Tokenizer.process_all error BrokenProcessPool

Hi everyone, I’m trying to tokenize a large dataset, and I got the following error
BrokenProcessPool: A process in the process pool was terminated abruptly while the future was running or pending.
I got that error when doing:
tok = Tokenizer()
tok.process_all(texts)
where texts is an array that contains around 500k pieces of texts. I can load everything in memory without a problem( it takes 10 Go, but i have 32 available).

Any idea where this is coming from?

It may be due to python inefficient memory attribution in multi-processing: it copies the thing several times so you may get out of RAM even if you think you have enough.

I’m monitoring my RAM usage with htop while doing that. Everything appears fine(I never go over 15 Go usage). Is it possible that I get out of RAM while not being able to see it on htop?

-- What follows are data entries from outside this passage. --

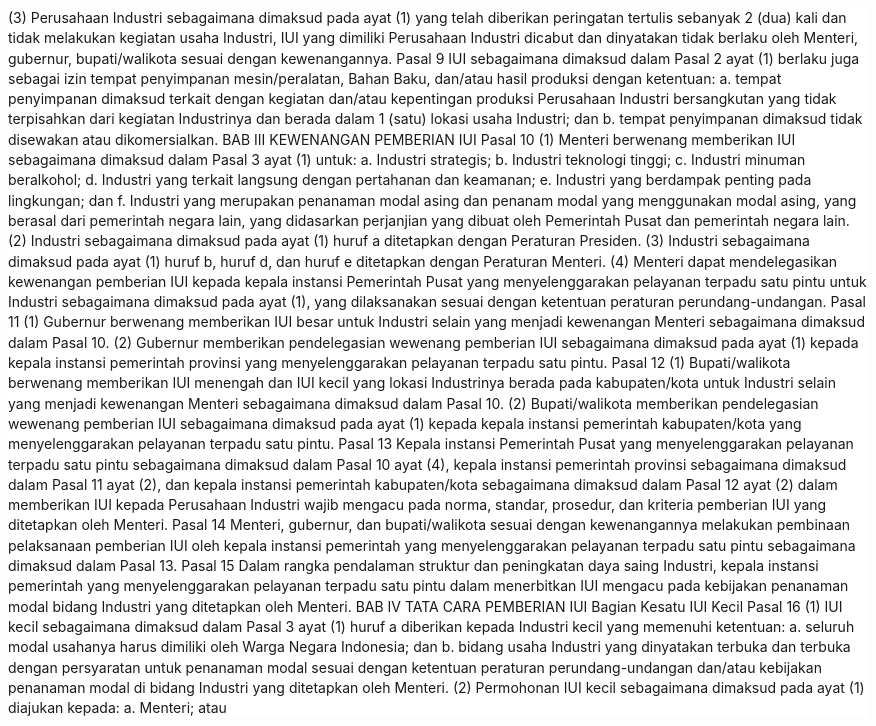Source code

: (3) Perusahaan Industri sebagaimana dimaksud pada ayat (1) yang telah diberikan peringatan tertulis sebanyak 2 (dua) kali dan tidak melakukan kegiatan usaha Industri, IUI yang dimiliki Perusahaan Industri dicabut dan dinyatakan tidak berlaku oleh Menteri, gubernur, bupati/walikota sesuai dengan kewenangannya.
Pasal 9
IUI sebagaimana dimaksud dalam Pasal 2 ayat (1) berlaku juga sebagai izin tempat penyimpanan mesin/peralatan, Bahan Baku, dan/atau hasil produksi dengan ketentuan:
a. tempat penyimpanan dimaksud terkait dengan kegiatan dan/atau kepentingan produksi Perusahaan Industri bersangkutan yang tidak terpisahkan dari kegiatan Industrinya dan berada dalam 1 (satu) lokasi usaha Industri; dan
b. tempat penyimpanan dimaksud tidak disewakan atau dikomersialkan.
BAB III KEWENANGAN PEMBERIAN IUI
Pasal 10
(1) Menteri berwenang memberikan IUI sebagaimana dimaksud dalam Pasal 3 ayat (1) untuk:
a. Industri strategis;
b. Industri teknologi tinggi;
c. Industri minuman beralkohol;
d. Industri yang terkait langsung dengan pertahanan dan keamanan;
e. Industri yang berdampak penting pada lingkungan; dan f. Industri yang merupakan penanaman modal asing dan penanam modal yang menggunakan modal asing, yang berasal dari pemerintah negara lain, yang didasarkan perjanjian yang dibuat oleh Pemerintah Pusat dan pemerintah negara lain.
(2) Industri sebagaimana dimaksud pada ayat (1) huruf a ditetapkan dengan Peraturan Presiden.
(3) Industri sebagaimana dimaksud pada ayat (1) huruf b, huruf d, dan huruf e ditetapkan dengan Peraturan Menteri.
(4) Menteri dapat mendelegasikan kewenangan pemberian IUI kepada kepala instansi Pemerintah Pusat yang menyelenggarakan pelayanan terpadu satu pintu untuk Industri sebagaimana dimaksud pada ayat (1), yang dilaksanakan sesuai dengan ketentuan peraturan perundang-undangan.
Pasal 11
(1) Gubernur berwenang memberikan IUI besar untuk Industri selain yang menjadi kewenangan Menteri sebagaimana dimaksud dalam Pasal 10.
(2) Gubernur memberikan pendelegasian wewenang pemberian IUI sebagaimana dimaksud pada ayat (1) kepada kepala instansi pemerintah provinsi yang menyelenggarakan pelayanan terpadu satu pintu.
Pasal 12
(1) Bupati/walikota berwenang memberikan IUI menengah dan IUI kecil yang lokasi Industrinya berada pada kabupaten/kota untuk Industri selain yang menjadi kewenangan Menteri sebagaimana dimaksud dalam Pasal 10.
(2) Bupati/walikota memberikan pendelegasian wewenang pemberian IUI sebagaimana dimaksud pada ayat (1) kepada kepala instansi pemerintah kabupaten/kota yang menyelenggarakan pelayanan terpadu satu pintu.
Pasal 13
Kepala instansi Pemerintah Pusat yang menyelenggarakan pelayanan terpadu satu pintu sebagaimana dimaksud dalam Pasal 10 ayat (4), kepala instansi pemerintah provinsi sebagaimana dimaksud dalam Pasal 11 ayat (2), dan kepala instansi pemerintah kabupaten/kota sebagaimana dimaksud dalam Pasal 12 ayat (2) dalam memberikan IUI kepada Perusahaan Industri wajib mengacu pada norma, standar, prosedur, dan kriteria pemberian IUI yang ditetapkan oleh Menteri.
Pasal 14
Menteri, gubernur, dan bupati/walikota sesuai dengan kewenangannya melakukan pembinaan pelaksanaan pemberian IUI oleh kepala instansi pemerintah yang menyelenggarakan pelayanan terpadu satu pintu sebagaimana dimaksud dalam Pasal 13.
Pasal 15
Dalam rangka pendalaman struktur dan peningkatan daya saing Industri, kepala instansi pemerintah yang menyelenggarakan pelayanan terpadu satu pintu dalam menerbitkan IUI mengacu pada kebijakan penanaman modal bidang Industri yang ditetapkan oleh Menteri.
BAB IV TATA CARA PEMBERIAN IUI
Bagian Kesatu IUI Kecil
Pasal 16
(1) IUI kecil sebagaimana dimaksud dalam Pasal 3 ayat (1) huruf a diberikan kepada Industri kecil yang memenuhi ketentuan:
a. seluruh modal usahanya harus dimiliki oleh Warga Negara Indonesia; dan
b. bidang usaha Industri yang dinyatakan terbuka dan terbuka dengan persyaratan untuk penanaman modal sesuai dengan ketentuan peraturan perundang-undangan dan/atau kebijakan penanaman modal di bidang Industri yang ditetapkan oleh Menteri.
(2) Permohonan IUI kecil sebagaimana dimaksud pada ayat (1) diajukan kepada:
a. Menteri; atau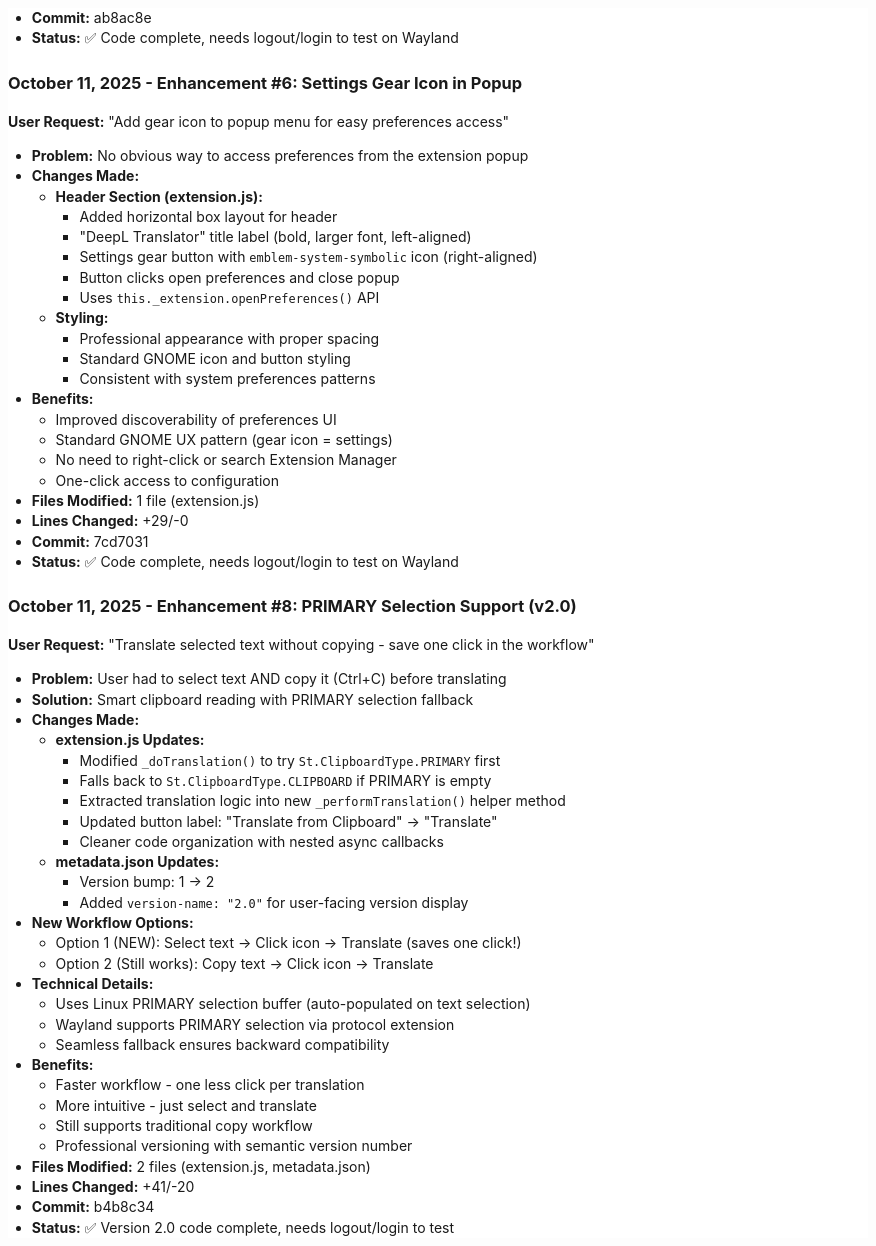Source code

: - **Commit:** ab8ac8e
- **Status:** ✅ Code complete, needs logout/login to test on Wayland

### October 11, 2025 - Enhancement #6: Settings Gear Icon in Popup
**User Request:** "Add gear icon to popup menu for easy preferences access"
- **Problem:** No obvious way to access preferences from the extension popup
- **Changes Made:**
  - **Header Section (extension.js):**
    - Added horizontal box layout for header
    - "DeepL Translator" title label (bold, larger font, left-aligned)
    - Settings gear button with `emblem-system-symbolic` icon (right-aligned)
    - Button clicks open preferences and close popup
    - Uses `this._extension.openPreferences()` API
  - **Styling:**
    - Professional appearance with proper spacing
    - Standard GNOME icon and button styling
    - Consistent with system preferences patterns
- **Benefits:**
  - Improved discoverability of preferences UI
  - Standard GNOME UX pattern (gear icon = settings)
  - No need to right-click or search Extension Manager
  - One-click access to configuration
- **Files Modified:** 1 file (extension.js)
- **Lines Changed:** +29/-0
- **Commit:** 7cd7031
- **Status:** ✅ Code complete, needs logout/login to test on Wayland

### October 11, 2025 - Enhancement #8: PRIMARY Selection Support (v2.0)
**User Request:** "Translate selected text without copying - save one click in the workflow"
- **Problem:** User had to select text AND copy it (Ctrl+C) before translating
- **Solution:** Smart clipboard reading with PRIMARY selection fallback
- **Changes Made:**
  - **extension.js Updates:**
    - Modified `_doTranslation()` to try `St.ClipboardType.PRIMARY` first
    - Falls back to `St.ClipboardType.CLIPBOARD` if PRIMARY is empty
    - Extracted translation logic into new `_performTranslation()` helper method
    - Updated button label: "Translate from Clipboard" → "Translate"
    - Cleaner code organization with nested async callbacks
  - **metadata.json Updates:**
    - Version bump: 1 → 2
    - Added `version-name: "2.0"` for user-facing version display
- **New Workflow Options:**
  - Option 1 (NEW): Select text → Click icon → Translate (saves one click!)
  - Option 2 (Still works): Copy text → Click icon → Translate
- **Technical Details:**
  - Uses Linux PRIMARY selection buffer (auto-populated on text selection)
  - Wayland supports PRIMARY selection via protocol extension
  - Seamless fallback ensures backward compatibility
- **Benefits:**
  - Faster workflow - one less click per translation
  - More intuitive - just select and translate
  - Still supports traditional copy workflow
  - Professional versioning with semantic version number
- **Files Modified:** 2 files (extension.js, metadata.json)
- **Lines Changed:** +41/-20
- **Commit:** b4b8c34
- **Status:** ✅ Version 2.0 code complete, needs logout/login to test
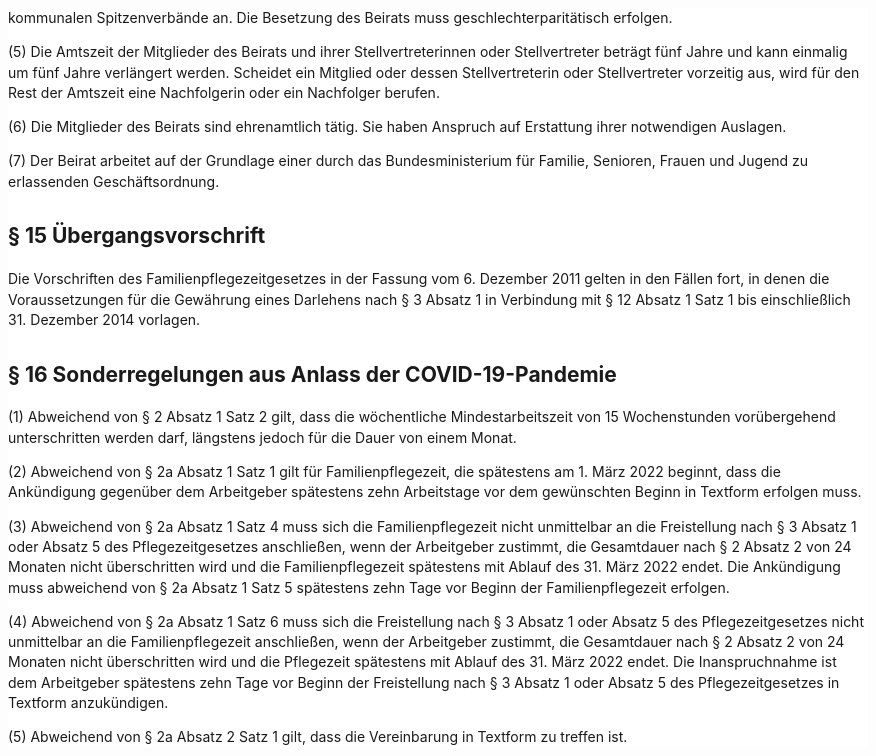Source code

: kommunalen Spitzenverbände an. Die Besetzung des Beirats muss
geschlechterparitätisch erfolgen.

(5) Die Amtszeit der Mitglieder des Beirats und ihrer
Stellvertreterinnen oder Stellvertreter beträgt fünf Jahre und kann
einmalig um fünf Jahre verlängert werden. Scheidet ein Mitglied oder
dessen Stellvertreterin oder Stellvertreter vorzeitig aus, wird für
den Rest der Amtszeit eine Nachfolgerin oder ein Nachfolger berufen.

(6) Die Mitglieder des Beirats sind ehrenamtlich tätig. Sie haben
Anspruch auf Erstattung ihrer notwendigen Auslagen.

(7) Der Beirat arbeitet auf der Grundlage einer durch das
Bundesministerium für Familie, Senioren, Frauen und Jugend zu
erlassenden Geschäftsordnung.


## § 15 Übergangsvorschrift

Die Vorschriften des Familienpflegezeitgesetzes in der Fassung vom 6.
Dezember 2011 gelten in den Fällen fort, in denen die Voraussetzungen
für die Gewährung eines Darlehens nach § 3 Absatz 1 in Verbindung mit
§ 12 Absatz 1 Satz 1 bis einschließlich 31. Dezember 2014 vorlagen.


## § 16 Sonderregelungen aus Anlass der COVID-19-Pandemie

(1) Abweichend von § 2 Absatz 1 Satz 2 gilt, dass die wöchentliche
Mindestarbeitszeit von 15 Wochenstunden vorübergehend unterschritten
werden darf, längstens jedoch für die Dauer von einem Monat.

(2) Abweichend von § 2a Absatz 1 Satz 1 gilt für Familienpflegezeit,
die spätestens am 1. März 2022 beginnt, dass die Ankündigung gegenüber
dem Arbeitgeber spätestens zehn Arbeitstage vor dem gewünschten Beginn
in Textform erfolgen muss.

(3) Abweichend von § 2a Absatz 1 Satz 4 muss sich die
Familienpflegezeit nicht unmittelbar an die Freistellung nach § 3
Absatz 1 oder Absatz 5 des Pflegezeitgesetzes anschließen, wenn der
Arbeitgeber zustimmt, die Gesamtdauer nach § 2 Absatz 2 von 24 Monaten
nicht überschritten wird und die Familienpflegezeit spätestens mit
Ablauf des 31. März 2022 endet. Die Ankündigung muss abweichend von §
2a Absatz 1 Satz 5 spätestens zehn Tage vor Beginn der
Familienpflegezeit erfolgen.

(4) Abweichend von § 2a Absatz 1 Satz 6 muss sich die Freistellung
nach § 3 Absatz 1 oder Absatz 5 des Pflegezeitgesetzes nicht
unmittelbar an die Familienpflegezeit anschließen, wenn der
Arbeitgeber zustimmt, die Gesamtdauer nach § 2 Absatz 2 von 24 Monaten
nicht überschritten wird und die Pflegezeit spätestens mit Ablauf des
31\. März 2022 endet. Die Inanspruchnahme ist dem Arbeitgeber
spätestens zehn Tage vor Beginn der Freistellung nach § 3 Absatz 1
oder Absatz 5 des Pflegezeitgesetzes in Textform anzukündigen.

(5) Abweichend von § 2a Absatz 2 Satz 1 gilt, dass die Vereinbarung in
Textform zu treffen ist.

No, normally not. Does it work on 1 cpu (set defaults.cpus = 1 to force that)? You may have a broken text.

I tried to run it again, and was able to see the whole memory being used just before the crash. Thanks for the help.

After some digging into the library, I was able to solve my problem by creating a TokenizeProcessor. If anyone encounters the same problem than me, I recommend sticking to base constructors (DataBunch.from_csv or similar) which will take care of this for you. If like me, you need to manually tokenize your dataset, TokenizeProcessor should do the trick, and take care of memory issue as well (by loading the dataset chunksize by chunksize).

A TokenizeProcessor is created automatically behind the scenes whatever the API you’re using. What default did you change to make it work on your dataset?

Originally, i was creating a Tokenizer and would call process_all_core on my dataset. This caused the memory error, instead, I created a TokenizeProcessor(tokenizer=mytokenizer), and used the process method from this class on my dataset. This solved my issue.

Aaaaah, I hadn’t understood! Yes you don’t want to apply the tokenization to the whole dataset, that’s why there is this chunksize argument. Note that if you let the fastai library tokenize for you it will do it by chunks of 10,000 entries :wink:

1 Like

Can you please explain how did you create mytokenizer for your dataset

Hello All,

Writing my first project in Fast-AI,
I am facing same issue while running the code on my local m/c, but it runs fine on a kaggle notebook.

If I understood correct, do we have to write an iterator that takes data in small batches, I tried making my dataset smaller by just 10 entries, still the same error.